3. 2003: The Red Sox pounded the Yankees, 10-3. This game was memorable to me, though because in my opinion, it put David Ortiz on the map as a dangrous hitter. He hit two mammoth home runs on the Fourth, one off David Wells and another off Jason Anderson that would have been out in any MLB stadium. He hit two more home runs in the following game — a 10-2 Red Sox rout — beginning his reputation as a Yankee killer.
4. 1989: It was the 50th Anniversary of Lou Gehrig Day. The promotional giveaway was a 32-ounce plastic cup with a diagram of the stadium featuring some of the Stadium's greatest moments. The Yankees faced the Tigers and won, 1-0. My greatest memories were watching Don Mattingly go 3-for-4, Luis Polonia getting picked off of first base in the first inning, and Jesse Barfield throwing a runner out from the right field corner.
5. 1998: A 4-3 victory over the Orioles that was the fifth victory in a 10-game run that spanned the All-Star break. There was bad blood from earlier in the season (the bench-clearing brawl that saw Darryl Strawberry pummel Armando Benitez following his plunking of Tino Martinez). Chad Curtis's base hit in the sixth inning put the Yankees on top, and El Duque, making just the sixth start of his career, shut the O's down.

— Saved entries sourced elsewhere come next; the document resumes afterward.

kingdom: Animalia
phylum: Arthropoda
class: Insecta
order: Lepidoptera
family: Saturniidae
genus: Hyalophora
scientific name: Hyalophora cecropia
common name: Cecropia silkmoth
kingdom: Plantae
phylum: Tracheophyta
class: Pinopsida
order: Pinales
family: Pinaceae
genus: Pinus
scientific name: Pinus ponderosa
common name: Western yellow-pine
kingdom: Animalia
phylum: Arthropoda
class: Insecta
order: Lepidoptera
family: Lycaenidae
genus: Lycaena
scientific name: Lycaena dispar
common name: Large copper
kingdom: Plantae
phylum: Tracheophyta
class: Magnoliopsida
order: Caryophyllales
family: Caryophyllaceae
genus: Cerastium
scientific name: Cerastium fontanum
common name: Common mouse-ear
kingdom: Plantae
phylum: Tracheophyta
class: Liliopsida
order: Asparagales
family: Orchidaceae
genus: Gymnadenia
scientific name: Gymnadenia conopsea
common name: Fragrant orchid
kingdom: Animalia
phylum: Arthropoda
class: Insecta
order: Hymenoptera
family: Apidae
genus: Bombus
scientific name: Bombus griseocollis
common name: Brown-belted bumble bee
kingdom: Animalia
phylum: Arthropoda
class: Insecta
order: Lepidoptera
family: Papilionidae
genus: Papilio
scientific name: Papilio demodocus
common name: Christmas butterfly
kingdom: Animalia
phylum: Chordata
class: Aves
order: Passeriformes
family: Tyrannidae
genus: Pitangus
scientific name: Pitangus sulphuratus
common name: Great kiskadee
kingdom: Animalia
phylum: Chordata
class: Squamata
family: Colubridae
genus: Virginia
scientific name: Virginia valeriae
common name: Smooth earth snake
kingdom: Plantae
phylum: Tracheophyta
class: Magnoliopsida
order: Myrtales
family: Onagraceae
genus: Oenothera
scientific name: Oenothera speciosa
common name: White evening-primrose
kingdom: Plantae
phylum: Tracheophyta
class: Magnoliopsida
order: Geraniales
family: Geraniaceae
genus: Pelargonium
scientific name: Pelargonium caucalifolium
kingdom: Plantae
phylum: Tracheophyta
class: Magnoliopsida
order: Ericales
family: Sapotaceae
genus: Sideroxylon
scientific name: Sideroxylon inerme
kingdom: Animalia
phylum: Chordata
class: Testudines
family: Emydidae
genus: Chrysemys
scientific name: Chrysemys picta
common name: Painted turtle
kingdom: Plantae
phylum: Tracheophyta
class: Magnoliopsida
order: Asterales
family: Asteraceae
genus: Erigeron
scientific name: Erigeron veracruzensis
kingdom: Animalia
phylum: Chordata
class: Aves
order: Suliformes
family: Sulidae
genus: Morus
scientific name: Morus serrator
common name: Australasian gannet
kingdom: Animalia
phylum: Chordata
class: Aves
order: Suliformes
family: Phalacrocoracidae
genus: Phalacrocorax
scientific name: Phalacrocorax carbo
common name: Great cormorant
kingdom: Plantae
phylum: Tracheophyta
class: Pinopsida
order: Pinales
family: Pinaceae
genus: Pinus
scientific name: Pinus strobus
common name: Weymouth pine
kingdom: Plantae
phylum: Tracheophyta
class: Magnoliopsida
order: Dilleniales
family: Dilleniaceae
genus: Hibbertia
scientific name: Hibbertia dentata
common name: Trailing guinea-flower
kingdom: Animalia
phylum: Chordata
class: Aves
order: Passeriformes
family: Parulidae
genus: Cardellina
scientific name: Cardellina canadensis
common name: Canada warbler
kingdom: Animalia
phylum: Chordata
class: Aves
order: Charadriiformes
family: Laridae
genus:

Honorable mention: 2002: This game is memorable to me, not for anything that happened on the field — Raul Mondesi hit his first home run as a Yankee as part of a 7-1 victory that capped a three-game sweep of the Cleveland Indians — but for a goofy family bonding episode. I was editing that day's game for YES Network.com, and during a break in the postgame while waiting for my writer to file, I was playing with my nephew — he was five months old at the time. In a moment while I held him over my head, he gave me a look as if to say, "Gotcha, Uncle Will," and he spit up onto my face. I closed my eyes and mouth just in time.